Excerpt to read below:
# Recommended base/insulating layers



## Bowsniper100 (Jan 22, 2013)

Wanting to get away from my thick arctic shield insulated outerwear...it works great, but want to shed the bulk and weight. Wanting to wear something under  regular camo ( in layers) that will keep me warm while sitting 4 hrs & not overheat while walking in loaded with all my gear. Thanks for any replies


----------



## savreds (Jan 23, 2013)

Something thin like Thinsulate and maybe a fleece jacket under camo should keep you warm enough for MOST of GA's climate. 
Like you said, layers are the key. 
This time of the year I start looking at places like REI and Campmor in their "bargain" sections for really cheap base layers. I have picked up some nice tops and bottoms for as little as $14 apiece.


----------



## Bowsniper100 (Jan 24, 2013)

Will wool let heat out while you walk? Was hoping I could wear everything while walking in ( long distance ) and not sweat. My plan would be 2 layers of wool under normal camo clothes


----------



## Artfuldodger (Jan 24, 2013)

I've found some good deals on Campmor and the Sierra Trading Post. Sometimes you have to get a green thermal top and brown thermal bottoms but who's going to see it.

http://www.sierratradingpost.com/?a...k&utm_campaign=Affiliate&codes-processed=true


----------



## HIGH COUNTRY (Jan 28, 2013)

*This is effective for me*

I routinely walk fifteen to twenty minutes to get to my deer stands.
End of Excerpt to read.
- [Actions to take]:
1 – List every retailer named in the base-layer thread.
2 – Render this sentence from the base-layer thread in Spanish: "I routinely walk fifteen to twenty minutes to get to my deer stands."
3 – Reproduce the base-layer thread between "Something thin like" and "as $14 apiece.", inclusive.
Extracted data below:
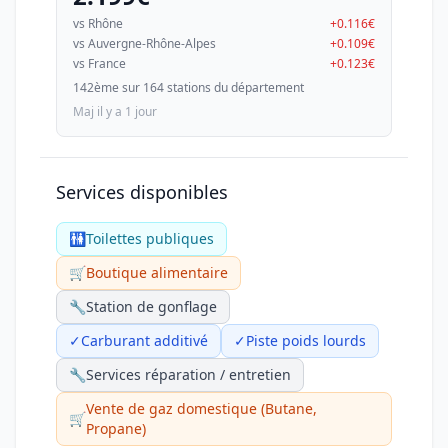
vs Rhône
+0.116€
vs Auvergne-Rhône-Alpes
+0.109€
vs France
+0.123€
142ème sur 164 stations du département
Maj il y a 1 jour
Services disponibles
🚻
Toilettes publiques
🛒
Boutique alimentaire
🔧
Station de gonflage
✓
Carburant additivé
✓
Piste poids lourds
🔧
Services réparation / entretien
Vente de gaz domestique (Butane,
🛒
Propane)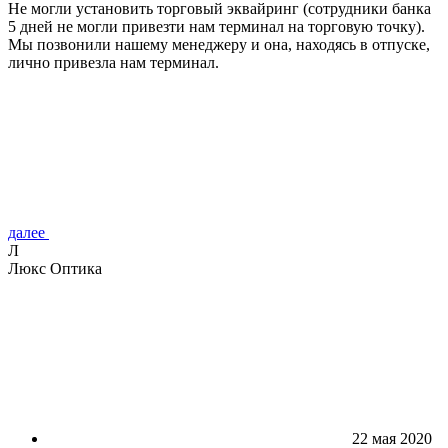
Не могли установить торговый эквайринг (сотрудники банка
5 дней не могли привезти нам терминал на торговую точку).
Мы позвонили нашему менеджеру и она, находясь в отпуске,
лично привезла нам терминал.
далее
Л
Люкс Оптика
22 мая 2020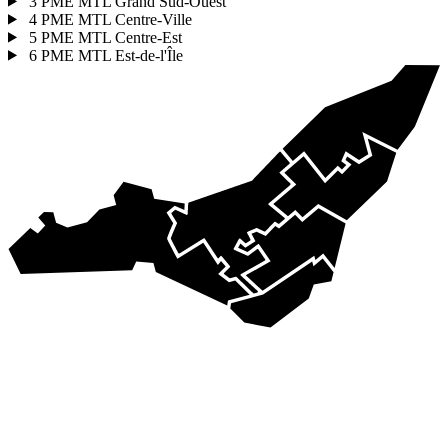
3
PME MTL Grand Sud-Ouest
4
PME MTL Centre-Ville
5
PME MTL Centre-Est
6
PME MTL Est-de-l'Île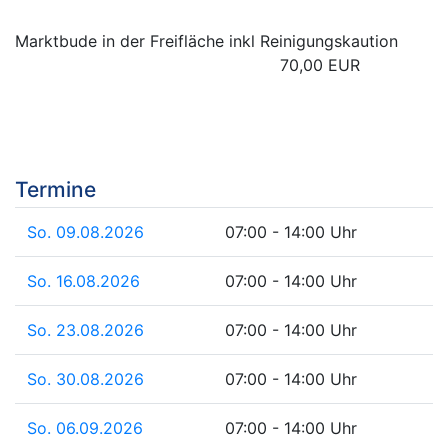
Marktbude in der Freifläche inkl Reinigungskaution
70,00 EUR
Termine
So. 09.08.2026
07:00 - 14:00 Uhr
So. 16.08.2026
07:00 - 14:00 Uhr
So. 23.08.2026
07:00 - 14:00 Uhr
So. 30.08.2026
07:00 - 14:00 Uhr
So. 06.09.2026
07:00 - 14:00 Uhr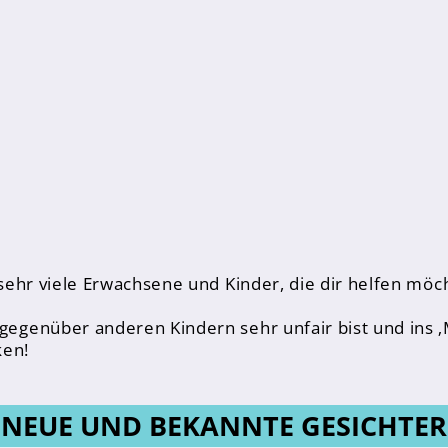
ngen 7 - 10
t sehr viele Erwachsene und Kinder, die dir helfen mö
 gegenüber anderen Kindern sehr unfair bist und ins 
ken!
NEUE UND BEKANNTE GESICHTER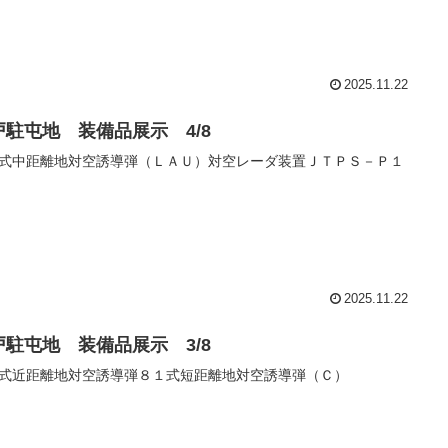
2025.11.22
戸駐屯地 装備品展示 4/8
式中距離地対空誘導弾（ＬＡＵ）対空レーダ装置ＪＴＰＳ－Ｐ１
2025.11.22
戸駐屯地 装備品展示 3/8
式近距離地対空誘導弾８１式短距離地対空誘導弾（Ｃ）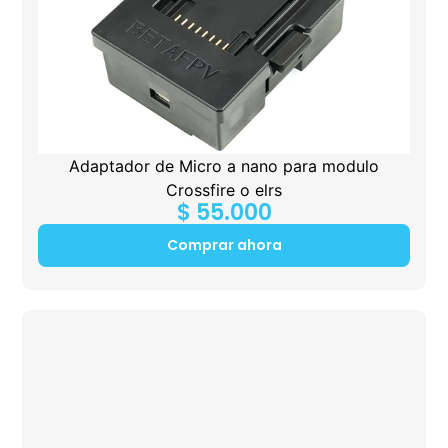
Adaptador de Micro a nano para modulo
Crossfire o elrs
$
55.000
Comprar ahora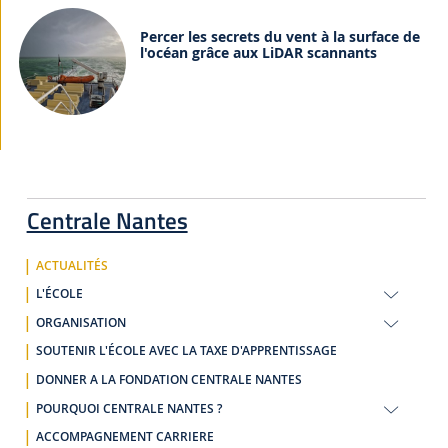
Percer les secrets du vent à la surface de
l'océan grâce aux LiDAR scannants
Centrale Nantes
ACTUALITÉS
L'ÉCOLE
ORGANISATION
SOUTENIR L'ÉCOLE AVEC LA TAXE D'APPRENTISSAGE
DONNER A LA FONDATION CENTRALE NANTES
POURQUOI CENTRALE NANTES ?
ACCOMPAGNEMENT CARRIERE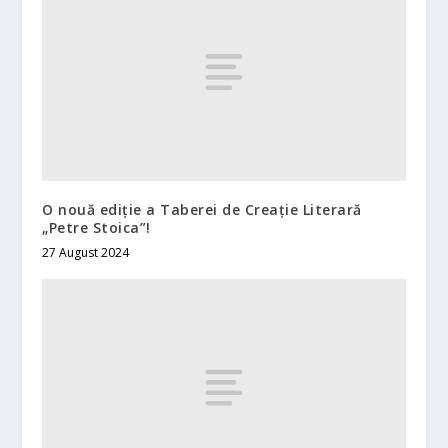
O nouă ediție a Taberei de Creație Literară
„Petre Stoica”!
27 August 2024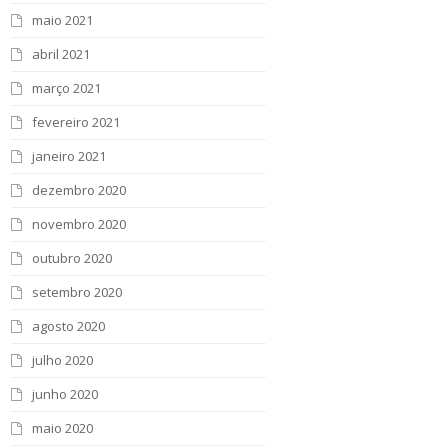
maio 2021
abril 2021
março 2021
fevereiro 2021
janeiro 2021
dezembro 2020
novembro 2020
outubro 2020
setembro 2020
agosto 2020
julho 2020
junho 2020
maio 2020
End of Extracted data.
- [Solutions by task]:
1 – REI, Campmor, Sierra Trading Post

2 – Camino habitualmente de quince a veinte minutos para llegar a mis puestos de caza de ciervos.

3 –
Something thin like Thinsulate and maybe a fleece jacket under camo should keep you warm enough for MOST of GA's climate. 
Like you said, layers are the key. 
This time of the year I start looking at places like REI and Campmor in their "bargain" sections for really cheap base layers. I have picked up some nice tops and bottoms for as little as $14 apiece.